Wang Jingyu, Xie Fangyuan, Nie Feiping, Li Xuelong
IEEE Trans Neural Netw Learn Syst. 2022 Nov;33(11):6844-6855. doi: 10.1109/TNNLS.2021.3083695. Epub 2022 Oct 27.
High-dimensional data are highly correlative and redundant, making it difficult to explore and analyze. Amount of unsupervised dimensionality reduction (DR) methods has been proposed, in which constructing a neighborhood graph is the primary step of DR methods. However, there exist two problems: 1) the construction of graph is usually separate from the selection of projection direction and 2) the original data are inevitably noisy. In this article, we propose an unsupervised adaptive embedding (UAE) method for DR to solve these challenges, which is a linear graph-embedding method. First, an adaptive allocation method of neighbors is proposed to construct the affinity graph. Second, the construction of affinity graph and calculation of projection matrix are integrated together. It considers the local relationship between samples and global characteristic of high-dimensional data, in which the cleaned data matrix is originally proposed to remove noise in subspace. The relationship between our method and local preserving projections (LPPs) is also explored. Finally, an alternative iteration optimization algorithm is derived to solve our model, the convergence and computational complexity of which are also analyzed. Comprehensive experiments on synthetic and benchmark datasets illustrate the superiority of our method.
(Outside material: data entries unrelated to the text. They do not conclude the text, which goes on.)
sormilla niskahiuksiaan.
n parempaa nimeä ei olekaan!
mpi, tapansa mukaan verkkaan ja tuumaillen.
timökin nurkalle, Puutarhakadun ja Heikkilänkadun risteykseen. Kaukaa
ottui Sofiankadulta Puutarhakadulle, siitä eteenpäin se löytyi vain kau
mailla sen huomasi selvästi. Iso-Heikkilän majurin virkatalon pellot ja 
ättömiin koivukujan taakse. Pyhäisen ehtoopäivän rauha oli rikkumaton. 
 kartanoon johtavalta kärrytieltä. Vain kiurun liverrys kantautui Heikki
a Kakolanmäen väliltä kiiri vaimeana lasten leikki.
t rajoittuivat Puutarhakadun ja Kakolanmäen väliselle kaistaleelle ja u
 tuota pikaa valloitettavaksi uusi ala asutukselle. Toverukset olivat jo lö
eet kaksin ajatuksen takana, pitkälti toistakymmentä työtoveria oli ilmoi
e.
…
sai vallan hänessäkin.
高维数据具有高度的相关性和冗余性,难以进行探索和分析。人们已经提出了大量无监督降维(DR)方法,其中构建邻域图是DR方法的首要步骤。然而,存在两个问题:1)图的构建通常与投影方向的选择分开,以及2)原始数据不可避免地存在噪声。在本文中,我们提出了一种用于DR的无监督自适应嵌入(UAE)方法来解决这些挑战,这是一种线性图嵌入方法。首先,提出了一种邻居的自适应分配方法来构建亲和图。其次,将亲和图的构建和投影矩阵的计算整合在一起。它考虑了样本之间的局部关系和高维数据的全局特征,其中最初提出了清理后的数据矩阵以去除子空间中的噪声。还探讨了我们的方法与局部保持投影(LPP)之间的关系。最后,推导了一种交替迭代优化算法来求解我们的模型,并分析了其收敛性和计算复杂度。在合成数据集和基准数据集上的综合实验说明了我们方法的优越性。